Apple Just Got Caught Training AI on YouTube Videos Without Consent

Apple is the latest in a long line of generative AI developers — a list almost as old as the industry itself — to have been caught scraping copyrighted content from social media to train its artificial intelligence systems.

According to a new report from Proof News, Apple allegedly used a dataset containing captions from 173,536 YouTube videos to train its AI. However, Apple isn’t alone in this breach, despite YouTube’s specific rules prohibiting the use of this data without permission. Other AI heavyweights have also been caught using it, including Anthropic, Nvidia, and Salesforce.

The dataset, known as YouTube Subtitles, contains video transcripts from more than 48,000 YouTube channels, from Khan Academy, MIT, and Harvard to the Wall Street Journal, NPR, and the BBC. Even transcripts from late-night variety shows like “The Late Show With Stephen Colbert,” “Last Week Tonight with John Oliver,” and “Jimmy Kimmel Live” are part of the YouTube Subtitles database. Videos from YouTube influencers like Marques Brownlee and MrBeast, as well as a number of conspiracy theorists, have also been stolen without permission.

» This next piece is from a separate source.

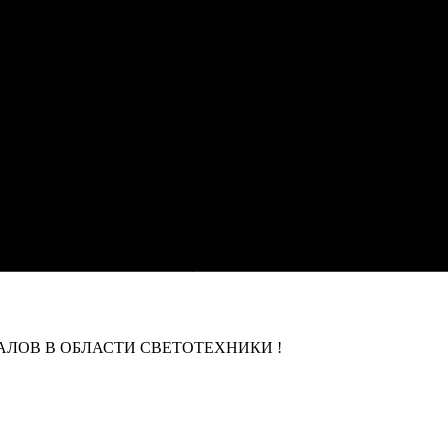
ЛОВ В ОБЛАСТИ СВЕТОТЕХНИКИ !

The dataset itself, which was compiled by startup EleutherAI, does not contain any video files, though it does include a number of translations into other languages, including Japanese, German, and Arabic. EleutherAI reportedly got its data from a larger dataset called Pile, itself created by a nonprofit organization that pulled its data not only from YouTube, but also from the European Parliament archives and Wikipedia.

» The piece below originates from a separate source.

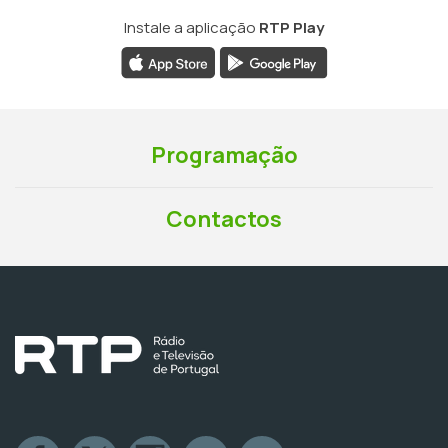
Instale a aplicação
RTP Play
Programação
Contactos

BloombergAnthropogenic and Data Bricks The companies’ publications also indicate that the models trained on The Pile are very limited. “The Pile includes a very small subset of YouTube captions,” Anthropic spokesperson Jennifer Martinez said in a statement to Proof News. “YouTube’s terms of service cover direct use of its platform, which is separate from use of The Pile dataset. On the point about potential violations of YouTube’s terms of service, we must refer you to The Pile’s authors.”

Beyond the technicalities, AI startups appropriating content from the open internet has been a problem since ChatGPT launched. Stability AI and Midjourney are currently facing lawsuits from content creators who accuse them of ripping off their copyrighted works without permission. Google, which operates YouTube, was hit with a class-action lawsuit last July and another in September, which the company said would “deal a serious blow not only to Google’s services, but to the very idea of generative AI.”

Me: What data was used to train Sora? YouTube videos?
OpenAI CTO: Actually, I’m not sure…

(I really encourage you to watch the whole thing @WSJ Interview in which Murati answered many of the biggest questions about Sora. Full interview, ironically, on YouTube:… pic.twitter.com/51O8Wyt53c

– Joanna Stern (@JoannaStern) March 14, 2024

Moreover, these same AI companies have a hard time disclosing where they get their training data. In a March 2024 interview with Joanna Stern of the Wall Street Journal, OpenAI CTO Mira Murati repeatedly stumbled when asked whether her company used videos from YouTube, Facebook, and other social media platforms to train its models. “I’m just not going to get into the details of the data that was used,” Murati said.

Last July, Microsoft AI CEO Mustafa Suleyman argued that an ethereal “social contract” means that everything on the web is fair game.

“I think since the 1990s, the social contract that applies to content that’s already on the open web is that it’s fair use,” Suleyman told CNBC. “Anyone can copy it, recreate it, reproduce it. It’s freeware, if you will, that’s the understanding.”